Once an hour for five minutes after the first 109 minutes. I'm hoping that the bathrooms are close to where the start/finish-line tents are. I don't know how closely they'll be monitoring me. I know I'll have to take breaks.

How have you been preparing for the event?

I've actually been exercising my brain rather than my body, because we've been writing grants. I just ride two or three days a week on weekends mostly, doing about 40 to 60 miles. I run A Mountain to Tumamoc Hill just to get some difficult hills in.

Are you nervous?

Not really. If someone was challenging me to not only minutes but distance, then I'd be a little worried about my fitness level. No one's giving me guidelines about how fast the pedals have to spin, but I do have to keep moving.

Tell us a little about Power Over Parkinson's.

It is an education and wellness-resource program. The idea is that as soon as people are diagnosed with Parkinson's, they have a place to learn their options. This doesn't just mean medication, but exercise and massage. From the very beginning, they can get involved in being proactive about their health. We now know that exercise is a legitimate therapeutic option for people, and it may even slow the progression of the disease. That's research I'm doing at the university, and that's how I got involved with Parkinson's. With animal models of Parkinson's, you can actually halt and reverse the symptoms with exercise. I'm on the board for the American Parkinson Disease Association. I was the chair of the Power Over Parkinson's committee. It has since become a program that we would like to see spread across the nation. It's already established in Tucson, and we want to expand it to all of Arizona. Ideally, we would like the national chapters to put something like this in all their statewide organizations.

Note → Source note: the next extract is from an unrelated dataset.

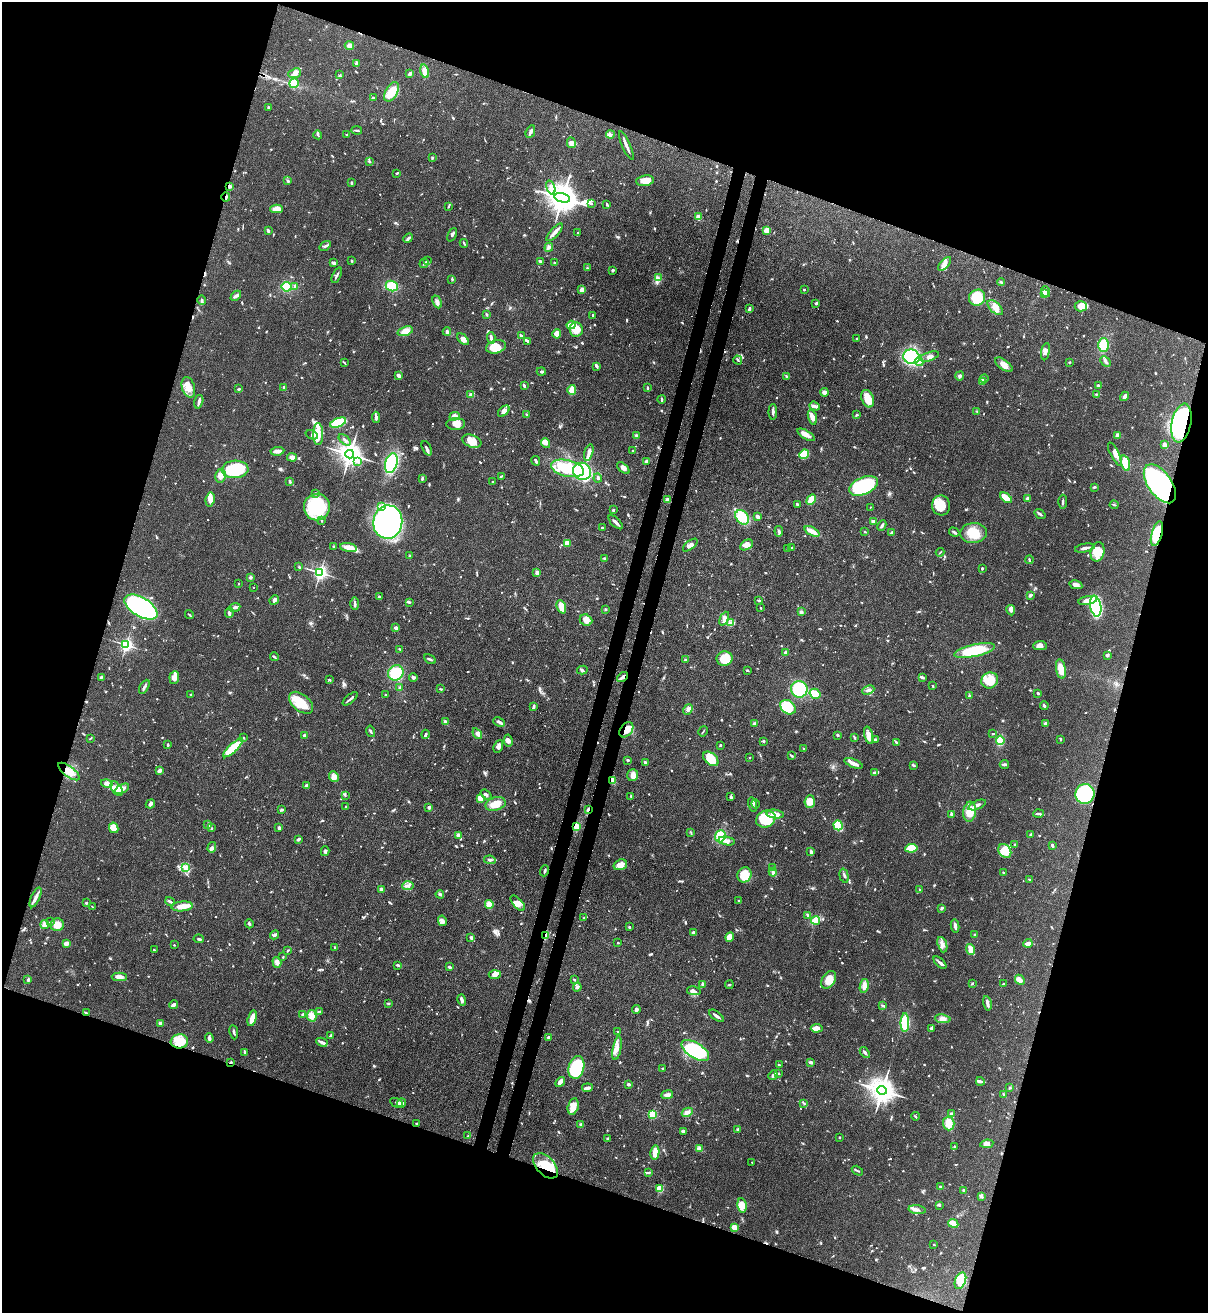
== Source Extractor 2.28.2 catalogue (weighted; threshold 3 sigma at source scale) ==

What's that $10,000 you raise going to do for Power Over Parkinson's?

It's going to help us locally. It stays in Arizona to help us spread out to Phoenix. We now have a coordinator in Phoenix, and he'd like to schedule some classes. We reach out to the community to find massage therapists and people who do tai chi, yoga, meditation and acupuncture, and who want to work with Parkinson's. We offer some free classes twice a year for the community.